[Info-vax] redbean and the Actually Portable Executable
Stephen Hoffman
seaohveh at hoffmanlabs.invalid
Mon Jun 20 16:00:25 EDT 2022
On 2022-06-20 18:35:05 +0000, Bill Gunshannon said:
> On 6/20/22 14:28, Arne Vajhøj wrote:
>> On 6/20/2022 12:02 PM, Stephen Hoffman wrote:
>>> On 2022-06-20 13:21:42 +0000, plugh said:
>>>> "Compile and run on any x86 OS"...
>>>
>>> Very clever proof-of-concept work, though probably not going to be all
>>> that workable for production apps given the shifting foundations, and
>>> with increasing requirements for app security.
>>>
>>> As alternatives go, WebAssembly is a shade less hackish, for the folks
>>> that do need cross-platform portability: https://webassembly.org
>>>
>>> Apps can be built to JavaScript, too.

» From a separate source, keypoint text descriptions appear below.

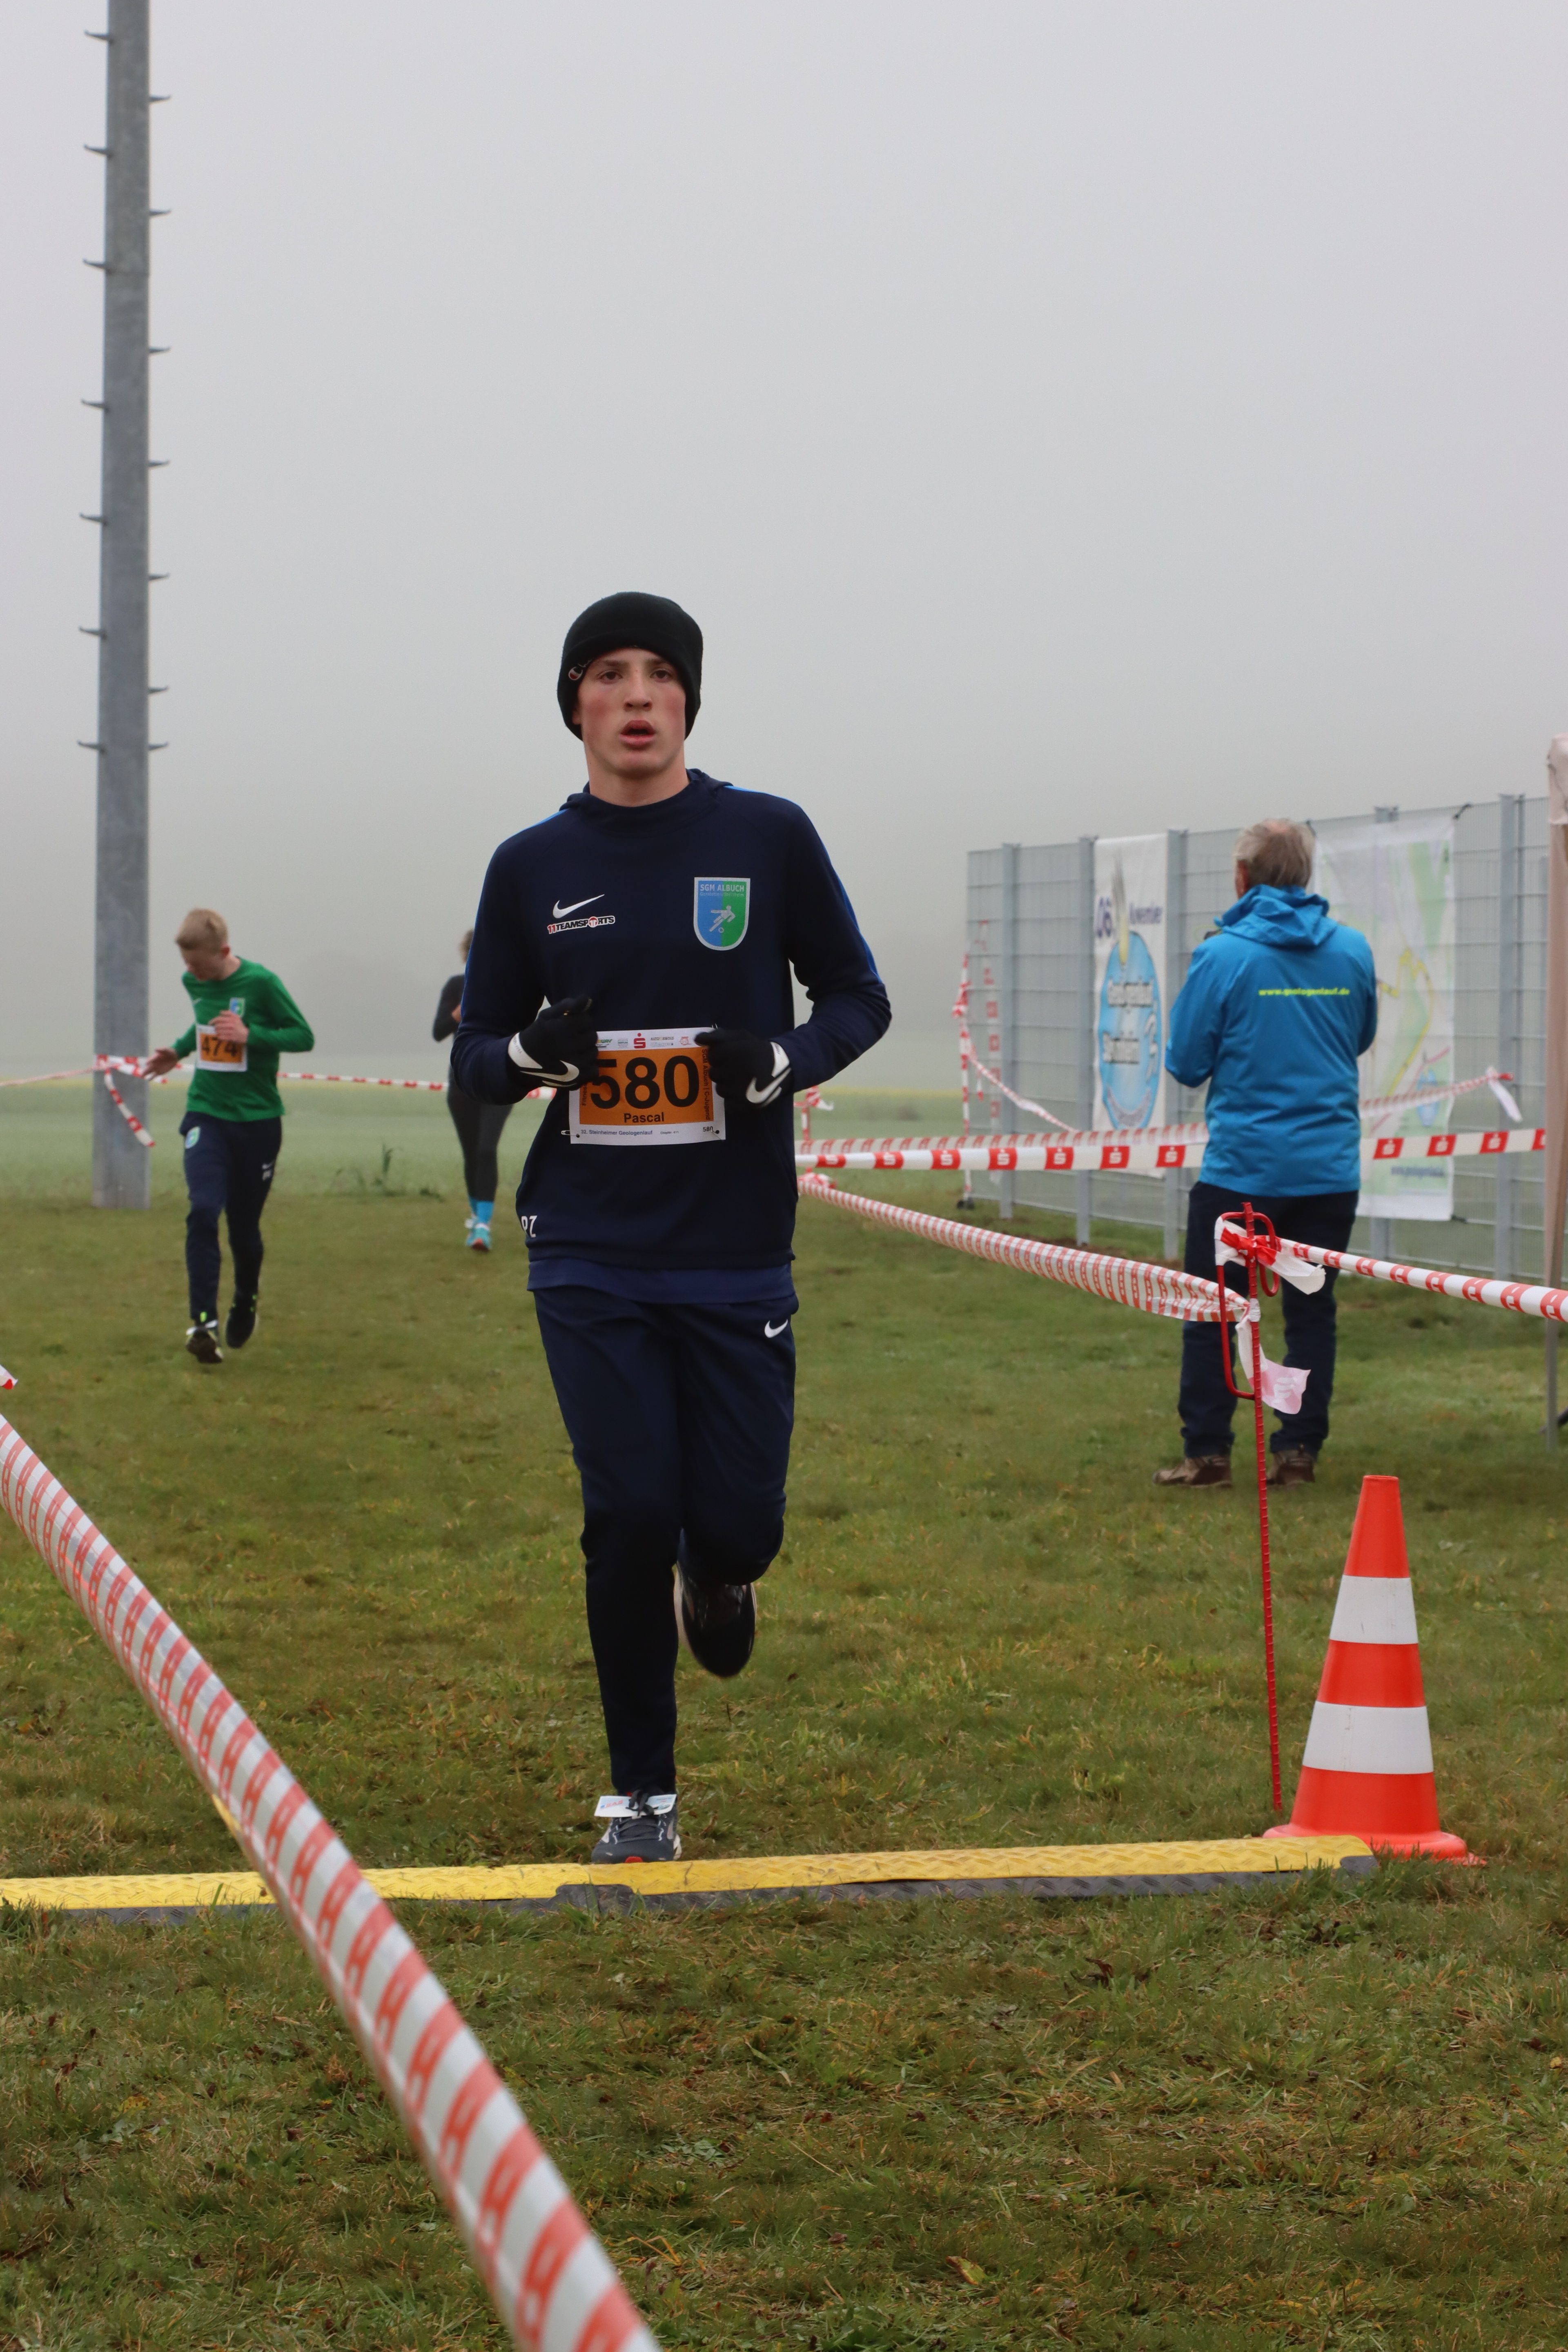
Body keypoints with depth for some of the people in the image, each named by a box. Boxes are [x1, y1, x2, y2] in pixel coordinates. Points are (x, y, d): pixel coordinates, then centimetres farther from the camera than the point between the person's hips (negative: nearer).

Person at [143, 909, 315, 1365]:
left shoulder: (261, 983, -13)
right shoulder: (194, 983, 3)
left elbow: (304, 1036, -9)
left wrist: (250, 1035, -22)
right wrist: (179, 1050, 7)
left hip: (257, 1119, -3)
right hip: (206, 1114, 3)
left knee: (244, 1225, 8)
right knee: (203, 1210, -19)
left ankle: (245, 1305, 37)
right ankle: (204, 1322, -20)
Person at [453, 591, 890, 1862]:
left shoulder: (769, 837, 1)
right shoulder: (532, 866, 5)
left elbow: (857, 995, 8)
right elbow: (476, 1056, 11)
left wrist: (784, 1061, -13)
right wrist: (535, 1052, -13)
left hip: (737, 1249, 0)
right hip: (590, 1256, 0)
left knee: (737, 1524, -2)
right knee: (630, 1517, -5)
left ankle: (717, 1577, 37)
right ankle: (641, 1794, 12)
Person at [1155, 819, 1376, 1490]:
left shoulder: (1223, 956, -11)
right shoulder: (1352, 950, 1)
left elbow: (1186, 1063, -5)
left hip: (1242, 1167, -3)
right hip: (1329, 1167, 3)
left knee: (1211, 1311, 7)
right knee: (1311, 1309, 11)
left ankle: (1206, 1452, 7)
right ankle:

As has been posted around here
>>> before: https://emscripten.org and https://bellard.org/jslinux/ and
>>> such.
>>>
>>> And apps running directly on JRE are yet another portable alternative,
>>> and those apps are rather more supportable.
>>>
>>> OpenVMS does have an older JRE available (based on OpenJDK 8), though
>>> no Wasm support and/or emscripten support and/or Wasmer
>>> https://wasmer.io support.
>>
>> The reality is that in 2022 it is more normal to run the same stuff on
>> any platform than not.
>
> UCSD tried that back in 1974. It was popular for about 6 or 7 years.
The 1970s-era UCSD Pascal and its p-Machine and the Terak hardware were
(in aggregate) not known for stability. Things have gotten vastly
better in the ensuing ~40 years.
As for ABI compatibility, JRE/JDK/JVM, WebAssembly, Lua, Dalvik,
CIL/CLR/.NET, and a number of other bytecode implementations are all
based on the same ideas that were involved with the UCSD p-Machine and
its p-code scheme, yes.
The redbean webserver and APE are all about ABI compatibility. This
being roughly analogous to a low-overhead "containerization" or
"virtualization" for executables, as an alternative to run-time
executable translation tools including DECmigrate and Rosetta.
>> Scripts (Python, JavaScript, PHP, Ruby, Perl etc.), JVM languages
>> (Java, Kotlin, Scala, Groovy), and CLR languages (C#, VB.NET, F#) far
>> outweigh the traditional native languages in usage.
>
> Wonder how many of these will last that long and actually run on
> anything other than the PC. :-)
Sun's replacement for COBOL (Java) isn't going away.
Which platforms have a JIT is another part of that whole discussion,
where app performance is a consideration.
The rest of that list of languages will run as long as its proponents
keep profiting from it too, same as usual.
Same as Oracle with Java, Microsoft would prefer CIR/CLR/.NET
everywhere and with Mono and VSC and ilk, whether they ever get much
traction?
"Write once, debug everywhere" was one reference to this (promised) ABI
portability. JRE/JDK/JVM does pretty well, here.
And once you're using JRE/JDK/JVM, you've moved your dependency from
the software and hardware platform vendor(s) to Oracle or OpenJDK or
whoever is providing the bytecode engine; the UCSD p-Machine analog.
Or folks consolidate the apps to Linux and/or Windows of course, or to
whatever else, as has been the common approach for many sites.